**Assignment:** Of all the lines below, return only those starting with the line holding "pinky pip: (158, 191)" and going on through the line holding "thumb ip: (254, 238)", exactly as written.

---

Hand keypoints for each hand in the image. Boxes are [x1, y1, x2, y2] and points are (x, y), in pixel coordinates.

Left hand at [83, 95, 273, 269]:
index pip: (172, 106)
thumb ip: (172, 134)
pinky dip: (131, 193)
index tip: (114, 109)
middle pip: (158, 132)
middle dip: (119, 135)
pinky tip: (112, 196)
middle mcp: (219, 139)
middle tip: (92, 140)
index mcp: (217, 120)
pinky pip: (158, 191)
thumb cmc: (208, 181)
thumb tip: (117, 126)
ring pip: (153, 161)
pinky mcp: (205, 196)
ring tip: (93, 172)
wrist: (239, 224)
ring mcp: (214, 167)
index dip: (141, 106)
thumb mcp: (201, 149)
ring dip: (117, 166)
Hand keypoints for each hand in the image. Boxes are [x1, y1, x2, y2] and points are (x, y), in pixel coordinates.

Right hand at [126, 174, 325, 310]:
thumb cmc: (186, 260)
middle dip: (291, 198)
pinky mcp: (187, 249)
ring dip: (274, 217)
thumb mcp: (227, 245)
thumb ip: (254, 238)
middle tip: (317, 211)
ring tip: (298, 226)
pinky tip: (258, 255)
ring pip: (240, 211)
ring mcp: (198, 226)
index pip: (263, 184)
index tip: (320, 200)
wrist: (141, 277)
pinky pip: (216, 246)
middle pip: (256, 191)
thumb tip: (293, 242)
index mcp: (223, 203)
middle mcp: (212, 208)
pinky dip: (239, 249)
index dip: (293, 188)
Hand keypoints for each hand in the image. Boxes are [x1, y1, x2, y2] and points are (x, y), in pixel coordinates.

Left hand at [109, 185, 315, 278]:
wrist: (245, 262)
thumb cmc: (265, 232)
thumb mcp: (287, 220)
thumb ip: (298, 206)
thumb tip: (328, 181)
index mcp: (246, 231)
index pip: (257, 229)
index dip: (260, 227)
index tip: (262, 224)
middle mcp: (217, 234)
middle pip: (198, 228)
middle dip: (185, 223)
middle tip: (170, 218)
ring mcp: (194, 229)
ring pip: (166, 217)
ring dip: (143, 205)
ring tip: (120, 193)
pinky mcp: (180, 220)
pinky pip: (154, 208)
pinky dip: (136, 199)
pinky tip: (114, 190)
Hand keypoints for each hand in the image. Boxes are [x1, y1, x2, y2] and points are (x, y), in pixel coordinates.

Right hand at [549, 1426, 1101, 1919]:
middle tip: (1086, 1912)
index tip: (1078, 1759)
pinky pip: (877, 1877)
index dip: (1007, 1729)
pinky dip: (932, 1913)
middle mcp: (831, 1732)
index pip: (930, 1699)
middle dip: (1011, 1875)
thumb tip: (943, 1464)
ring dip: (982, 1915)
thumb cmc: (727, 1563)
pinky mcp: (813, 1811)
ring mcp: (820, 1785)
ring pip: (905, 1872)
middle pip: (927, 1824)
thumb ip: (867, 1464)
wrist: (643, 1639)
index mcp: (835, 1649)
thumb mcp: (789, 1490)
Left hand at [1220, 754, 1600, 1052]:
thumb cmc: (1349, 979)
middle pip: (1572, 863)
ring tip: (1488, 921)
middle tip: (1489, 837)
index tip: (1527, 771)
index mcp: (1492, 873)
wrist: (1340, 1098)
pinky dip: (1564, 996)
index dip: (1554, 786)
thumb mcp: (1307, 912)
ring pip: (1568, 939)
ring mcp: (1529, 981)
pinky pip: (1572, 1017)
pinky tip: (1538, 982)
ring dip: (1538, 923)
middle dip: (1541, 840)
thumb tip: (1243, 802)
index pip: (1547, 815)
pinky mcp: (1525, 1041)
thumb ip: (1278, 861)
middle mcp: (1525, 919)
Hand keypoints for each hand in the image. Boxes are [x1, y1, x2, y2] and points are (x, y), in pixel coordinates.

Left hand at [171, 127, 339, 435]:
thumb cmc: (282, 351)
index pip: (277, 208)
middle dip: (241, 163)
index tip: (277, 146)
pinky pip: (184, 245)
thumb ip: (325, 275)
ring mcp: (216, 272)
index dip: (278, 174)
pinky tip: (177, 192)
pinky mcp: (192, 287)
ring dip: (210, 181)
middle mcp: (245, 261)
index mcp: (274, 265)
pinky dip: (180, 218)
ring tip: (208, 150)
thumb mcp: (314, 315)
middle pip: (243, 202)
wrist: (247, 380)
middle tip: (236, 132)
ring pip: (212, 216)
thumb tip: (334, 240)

---

**Reply to the task:**
pinky pip: (158, 191)
thumb cmc: (208, 181)
thumb tip: (117, 126)
ring pip: (153, 161)
pinky mcp: (205, 196)
ring tip: (93, 172)
wrist: (239, 224)
ring mcp: (214, 167)
index dip: (141, 106)
thumb mcp: (201, 149)
ring dip: (117, 166)
Hand keypoints for each hand in the image. Boxes are [x1, y1, x2, y2] and points are (x, y), in pixel coordinates.

Right hand at [126, 174, 325, 310]:
thumb cmc: (186, 260)
middle dip: (291, 198)
pinky mcp: (187, 249)
ring dip: (274, 217)
thumb mcp: (227, 245)
thumb ip: (254, 238)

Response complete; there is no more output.